Place the feeder bucket upside down toward one edge of the hive and put the empty deep around it.  Shake a few of the bees out of the package onto the queen cage.  Lightly stuff a few sheets of newspaper around the sugar bucket to keep the bees from building comb off the inner cover and put on the inner cover and the top cover.  Now shake the rest of the bees out of the package right in front of the entrance to the hive (this is where the alighting board on the hive stand comes in handy).  The bees will march right up into the entrance to the hive as soon as they smell that the queen is in there.  The advantage of emptying the package in front of the hive is that any dead bees will stay outside the hive and won’t have to be hauled out by the house bees.  Bang the package on the ground if necessary to get the last few bees out.  If there’s still a couple in it, it’s okay to leave the package by the hive for a day or two so that all the bees get in the hive.

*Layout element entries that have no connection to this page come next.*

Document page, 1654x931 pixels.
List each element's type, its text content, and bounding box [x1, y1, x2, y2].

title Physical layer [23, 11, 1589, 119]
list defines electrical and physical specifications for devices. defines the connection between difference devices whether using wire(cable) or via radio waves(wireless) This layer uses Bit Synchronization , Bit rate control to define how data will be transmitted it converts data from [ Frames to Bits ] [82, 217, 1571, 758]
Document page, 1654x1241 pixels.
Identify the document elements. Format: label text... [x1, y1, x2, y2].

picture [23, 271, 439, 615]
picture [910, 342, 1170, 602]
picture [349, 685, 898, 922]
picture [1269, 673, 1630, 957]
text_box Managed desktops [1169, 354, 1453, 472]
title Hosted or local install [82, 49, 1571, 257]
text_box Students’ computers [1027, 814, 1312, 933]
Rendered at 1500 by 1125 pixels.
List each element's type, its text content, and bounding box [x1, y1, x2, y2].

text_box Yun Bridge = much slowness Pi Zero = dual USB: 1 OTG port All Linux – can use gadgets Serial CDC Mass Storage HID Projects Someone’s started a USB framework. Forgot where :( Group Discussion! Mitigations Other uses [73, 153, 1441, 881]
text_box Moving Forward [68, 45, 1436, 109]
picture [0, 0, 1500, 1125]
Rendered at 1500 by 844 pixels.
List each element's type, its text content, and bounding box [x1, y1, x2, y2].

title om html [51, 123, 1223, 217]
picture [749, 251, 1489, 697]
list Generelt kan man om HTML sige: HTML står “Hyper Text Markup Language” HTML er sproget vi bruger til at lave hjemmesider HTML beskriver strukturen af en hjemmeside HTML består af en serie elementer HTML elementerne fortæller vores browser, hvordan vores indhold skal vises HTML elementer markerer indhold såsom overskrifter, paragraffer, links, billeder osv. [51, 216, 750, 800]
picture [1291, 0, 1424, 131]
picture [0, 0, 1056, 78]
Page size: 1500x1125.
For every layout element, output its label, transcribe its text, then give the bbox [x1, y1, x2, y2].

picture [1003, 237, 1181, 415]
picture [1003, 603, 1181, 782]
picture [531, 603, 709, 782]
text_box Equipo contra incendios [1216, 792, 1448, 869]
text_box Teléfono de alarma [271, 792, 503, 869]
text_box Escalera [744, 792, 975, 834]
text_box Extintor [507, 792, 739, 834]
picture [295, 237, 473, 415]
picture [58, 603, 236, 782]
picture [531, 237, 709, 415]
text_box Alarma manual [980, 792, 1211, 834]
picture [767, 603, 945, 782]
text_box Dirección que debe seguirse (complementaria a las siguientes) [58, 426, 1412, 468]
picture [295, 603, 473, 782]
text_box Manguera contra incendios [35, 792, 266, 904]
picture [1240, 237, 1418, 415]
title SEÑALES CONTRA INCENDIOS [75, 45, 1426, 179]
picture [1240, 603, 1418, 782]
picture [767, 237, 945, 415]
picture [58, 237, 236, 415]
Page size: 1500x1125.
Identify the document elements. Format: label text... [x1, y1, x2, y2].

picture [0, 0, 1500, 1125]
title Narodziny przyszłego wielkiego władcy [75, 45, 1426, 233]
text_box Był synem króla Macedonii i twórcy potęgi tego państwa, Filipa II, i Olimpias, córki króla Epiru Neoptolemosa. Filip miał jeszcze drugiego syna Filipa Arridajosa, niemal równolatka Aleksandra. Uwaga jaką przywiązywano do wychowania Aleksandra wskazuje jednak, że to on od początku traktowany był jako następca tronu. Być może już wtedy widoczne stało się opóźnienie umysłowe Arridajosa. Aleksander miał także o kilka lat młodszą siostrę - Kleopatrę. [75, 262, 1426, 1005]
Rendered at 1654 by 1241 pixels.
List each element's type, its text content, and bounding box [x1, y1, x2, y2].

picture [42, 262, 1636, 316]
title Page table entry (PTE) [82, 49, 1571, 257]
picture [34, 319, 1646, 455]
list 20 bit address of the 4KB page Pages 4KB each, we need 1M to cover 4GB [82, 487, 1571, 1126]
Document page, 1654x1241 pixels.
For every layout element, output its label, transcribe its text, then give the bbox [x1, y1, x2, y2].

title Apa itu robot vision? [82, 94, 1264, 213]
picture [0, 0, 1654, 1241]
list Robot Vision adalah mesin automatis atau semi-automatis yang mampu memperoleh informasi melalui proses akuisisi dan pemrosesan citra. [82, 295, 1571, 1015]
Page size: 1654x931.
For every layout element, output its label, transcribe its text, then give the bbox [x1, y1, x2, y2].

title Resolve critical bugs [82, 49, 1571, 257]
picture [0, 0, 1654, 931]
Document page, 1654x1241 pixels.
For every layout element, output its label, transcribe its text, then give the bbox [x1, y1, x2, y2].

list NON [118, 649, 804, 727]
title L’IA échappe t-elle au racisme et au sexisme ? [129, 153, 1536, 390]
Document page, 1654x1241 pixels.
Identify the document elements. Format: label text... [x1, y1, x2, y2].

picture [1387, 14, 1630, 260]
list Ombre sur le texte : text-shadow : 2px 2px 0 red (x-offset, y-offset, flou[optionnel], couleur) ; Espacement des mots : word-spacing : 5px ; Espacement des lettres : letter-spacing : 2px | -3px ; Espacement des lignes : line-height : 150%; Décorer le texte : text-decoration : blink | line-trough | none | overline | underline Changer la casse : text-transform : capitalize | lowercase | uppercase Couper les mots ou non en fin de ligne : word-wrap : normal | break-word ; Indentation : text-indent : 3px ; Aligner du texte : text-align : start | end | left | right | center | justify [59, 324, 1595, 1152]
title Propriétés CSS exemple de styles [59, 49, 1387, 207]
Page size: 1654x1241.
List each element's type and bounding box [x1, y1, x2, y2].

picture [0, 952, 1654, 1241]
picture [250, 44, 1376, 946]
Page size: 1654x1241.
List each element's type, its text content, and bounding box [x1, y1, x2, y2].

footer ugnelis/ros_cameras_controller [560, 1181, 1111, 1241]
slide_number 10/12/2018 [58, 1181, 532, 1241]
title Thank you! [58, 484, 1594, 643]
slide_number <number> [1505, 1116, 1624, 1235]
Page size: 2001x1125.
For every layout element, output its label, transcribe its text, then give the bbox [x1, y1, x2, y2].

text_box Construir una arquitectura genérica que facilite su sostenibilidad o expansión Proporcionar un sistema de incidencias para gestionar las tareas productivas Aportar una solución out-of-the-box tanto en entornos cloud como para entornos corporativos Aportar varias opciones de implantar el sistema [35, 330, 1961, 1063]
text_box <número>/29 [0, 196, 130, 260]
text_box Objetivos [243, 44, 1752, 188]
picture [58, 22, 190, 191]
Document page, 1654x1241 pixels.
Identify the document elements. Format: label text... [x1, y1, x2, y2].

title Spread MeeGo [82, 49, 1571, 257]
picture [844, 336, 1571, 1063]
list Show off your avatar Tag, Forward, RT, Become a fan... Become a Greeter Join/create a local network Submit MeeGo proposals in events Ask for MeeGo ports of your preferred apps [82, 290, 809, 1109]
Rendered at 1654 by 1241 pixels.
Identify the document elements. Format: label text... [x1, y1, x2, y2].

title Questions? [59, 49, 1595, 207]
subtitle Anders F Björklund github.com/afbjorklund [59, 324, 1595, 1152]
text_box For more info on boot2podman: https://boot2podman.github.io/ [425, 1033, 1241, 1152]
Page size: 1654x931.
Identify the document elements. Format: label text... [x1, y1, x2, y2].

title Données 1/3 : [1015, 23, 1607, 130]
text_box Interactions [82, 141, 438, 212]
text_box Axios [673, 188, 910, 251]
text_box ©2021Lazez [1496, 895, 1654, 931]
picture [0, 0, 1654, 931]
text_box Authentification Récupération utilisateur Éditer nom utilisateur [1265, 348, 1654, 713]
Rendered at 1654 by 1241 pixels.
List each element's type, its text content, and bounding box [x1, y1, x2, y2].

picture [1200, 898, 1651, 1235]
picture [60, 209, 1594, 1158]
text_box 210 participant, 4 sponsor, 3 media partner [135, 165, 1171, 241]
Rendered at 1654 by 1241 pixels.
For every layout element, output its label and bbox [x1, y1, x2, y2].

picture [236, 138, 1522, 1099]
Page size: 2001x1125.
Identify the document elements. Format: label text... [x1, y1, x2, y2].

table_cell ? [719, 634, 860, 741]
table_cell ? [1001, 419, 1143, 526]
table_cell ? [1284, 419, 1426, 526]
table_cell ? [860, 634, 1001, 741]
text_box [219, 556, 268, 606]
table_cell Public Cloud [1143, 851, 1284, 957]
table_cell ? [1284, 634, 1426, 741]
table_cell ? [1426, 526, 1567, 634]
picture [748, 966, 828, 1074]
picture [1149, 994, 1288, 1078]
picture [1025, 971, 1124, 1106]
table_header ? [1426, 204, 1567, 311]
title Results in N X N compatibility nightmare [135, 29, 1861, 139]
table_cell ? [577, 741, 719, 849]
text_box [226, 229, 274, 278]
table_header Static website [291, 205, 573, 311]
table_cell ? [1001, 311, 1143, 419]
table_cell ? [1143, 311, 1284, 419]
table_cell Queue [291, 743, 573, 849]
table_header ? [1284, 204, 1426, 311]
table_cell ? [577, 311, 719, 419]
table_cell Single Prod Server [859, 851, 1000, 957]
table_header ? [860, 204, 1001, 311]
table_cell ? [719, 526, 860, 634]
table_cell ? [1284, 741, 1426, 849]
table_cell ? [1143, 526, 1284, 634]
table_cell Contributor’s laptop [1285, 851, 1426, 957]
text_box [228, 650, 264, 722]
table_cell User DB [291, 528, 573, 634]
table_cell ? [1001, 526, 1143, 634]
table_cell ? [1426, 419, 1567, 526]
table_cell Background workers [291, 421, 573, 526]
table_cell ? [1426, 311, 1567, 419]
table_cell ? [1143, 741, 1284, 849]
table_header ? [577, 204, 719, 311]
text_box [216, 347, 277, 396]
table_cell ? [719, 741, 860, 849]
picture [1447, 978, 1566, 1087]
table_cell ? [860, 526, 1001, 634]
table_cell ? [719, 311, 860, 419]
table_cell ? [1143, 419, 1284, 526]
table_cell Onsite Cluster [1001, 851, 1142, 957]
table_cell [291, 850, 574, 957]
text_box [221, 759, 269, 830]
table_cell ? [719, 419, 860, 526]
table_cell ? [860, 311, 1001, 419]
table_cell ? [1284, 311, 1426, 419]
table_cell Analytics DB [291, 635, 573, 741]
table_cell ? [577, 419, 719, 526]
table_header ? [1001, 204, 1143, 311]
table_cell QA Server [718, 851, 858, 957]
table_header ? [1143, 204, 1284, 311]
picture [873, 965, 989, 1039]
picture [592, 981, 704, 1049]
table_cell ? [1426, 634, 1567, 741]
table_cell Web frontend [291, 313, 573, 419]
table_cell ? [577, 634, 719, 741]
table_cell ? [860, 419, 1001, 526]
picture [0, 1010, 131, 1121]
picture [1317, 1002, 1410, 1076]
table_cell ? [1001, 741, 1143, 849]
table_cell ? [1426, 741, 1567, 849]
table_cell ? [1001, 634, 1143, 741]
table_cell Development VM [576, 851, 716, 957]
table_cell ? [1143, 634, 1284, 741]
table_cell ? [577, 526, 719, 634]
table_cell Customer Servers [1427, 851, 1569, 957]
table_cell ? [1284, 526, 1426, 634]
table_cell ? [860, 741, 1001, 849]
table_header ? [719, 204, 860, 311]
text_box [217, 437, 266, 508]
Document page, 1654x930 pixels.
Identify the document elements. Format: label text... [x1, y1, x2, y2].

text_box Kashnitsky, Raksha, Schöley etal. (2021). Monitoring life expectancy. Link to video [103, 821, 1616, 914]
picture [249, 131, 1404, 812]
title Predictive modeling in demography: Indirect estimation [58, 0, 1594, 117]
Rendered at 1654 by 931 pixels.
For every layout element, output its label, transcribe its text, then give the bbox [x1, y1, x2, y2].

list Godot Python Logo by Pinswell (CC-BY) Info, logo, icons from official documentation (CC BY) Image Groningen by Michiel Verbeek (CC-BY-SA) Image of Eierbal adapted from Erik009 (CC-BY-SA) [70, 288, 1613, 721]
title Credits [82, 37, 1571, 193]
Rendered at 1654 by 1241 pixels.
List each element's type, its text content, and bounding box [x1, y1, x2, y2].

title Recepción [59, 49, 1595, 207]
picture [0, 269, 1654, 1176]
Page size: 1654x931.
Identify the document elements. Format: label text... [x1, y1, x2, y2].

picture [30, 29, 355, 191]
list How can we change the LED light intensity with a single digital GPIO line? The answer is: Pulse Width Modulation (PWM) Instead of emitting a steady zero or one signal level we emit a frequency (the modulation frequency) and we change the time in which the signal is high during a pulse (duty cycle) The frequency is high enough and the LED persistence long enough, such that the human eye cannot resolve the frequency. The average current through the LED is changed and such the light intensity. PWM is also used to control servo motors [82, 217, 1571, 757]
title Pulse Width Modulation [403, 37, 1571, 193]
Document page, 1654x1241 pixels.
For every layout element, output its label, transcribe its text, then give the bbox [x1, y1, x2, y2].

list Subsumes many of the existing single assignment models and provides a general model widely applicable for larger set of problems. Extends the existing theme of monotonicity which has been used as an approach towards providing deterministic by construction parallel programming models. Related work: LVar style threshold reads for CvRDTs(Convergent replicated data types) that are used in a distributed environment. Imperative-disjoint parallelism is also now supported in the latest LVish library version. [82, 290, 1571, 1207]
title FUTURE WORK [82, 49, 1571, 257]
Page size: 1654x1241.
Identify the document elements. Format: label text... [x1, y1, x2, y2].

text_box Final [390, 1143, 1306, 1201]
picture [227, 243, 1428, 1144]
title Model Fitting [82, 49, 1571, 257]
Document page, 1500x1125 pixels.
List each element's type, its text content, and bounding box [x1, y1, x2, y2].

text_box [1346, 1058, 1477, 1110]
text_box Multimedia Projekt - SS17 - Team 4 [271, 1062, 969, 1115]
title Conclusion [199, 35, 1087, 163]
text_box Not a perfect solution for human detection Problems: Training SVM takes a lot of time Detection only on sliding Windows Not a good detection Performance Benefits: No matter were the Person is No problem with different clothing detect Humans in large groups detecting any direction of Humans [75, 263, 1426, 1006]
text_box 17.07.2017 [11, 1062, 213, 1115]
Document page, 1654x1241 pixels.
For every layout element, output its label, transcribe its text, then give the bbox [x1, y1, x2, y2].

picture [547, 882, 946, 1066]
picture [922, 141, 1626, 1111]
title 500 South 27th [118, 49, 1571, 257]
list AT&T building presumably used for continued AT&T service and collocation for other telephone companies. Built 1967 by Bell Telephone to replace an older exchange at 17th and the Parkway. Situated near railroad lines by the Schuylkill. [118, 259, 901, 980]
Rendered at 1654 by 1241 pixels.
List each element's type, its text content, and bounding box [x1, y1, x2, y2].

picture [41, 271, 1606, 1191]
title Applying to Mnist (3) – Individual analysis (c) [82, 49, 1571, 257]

Come back in three days to see if the queen has been released from the cage.  If not, use the hive tool to remove the cork on the other end of the cage and gently shake the queen out onto the frames.  Make sure to replace the newspaper if the bees haven’t drawn out the foundation yet.  Wait a week or two after the queen is released to check the bees again; too many inspections may cause the bees to supersede the queen.  When the bees have drawn out 8 frames in the brood box, add a second brood box.  With medium brood boxes add a third after the bees have drawn out 8 frames in the second.  Don’t check the bees more frequently than every three or four weeks.  They really do better left to themselves.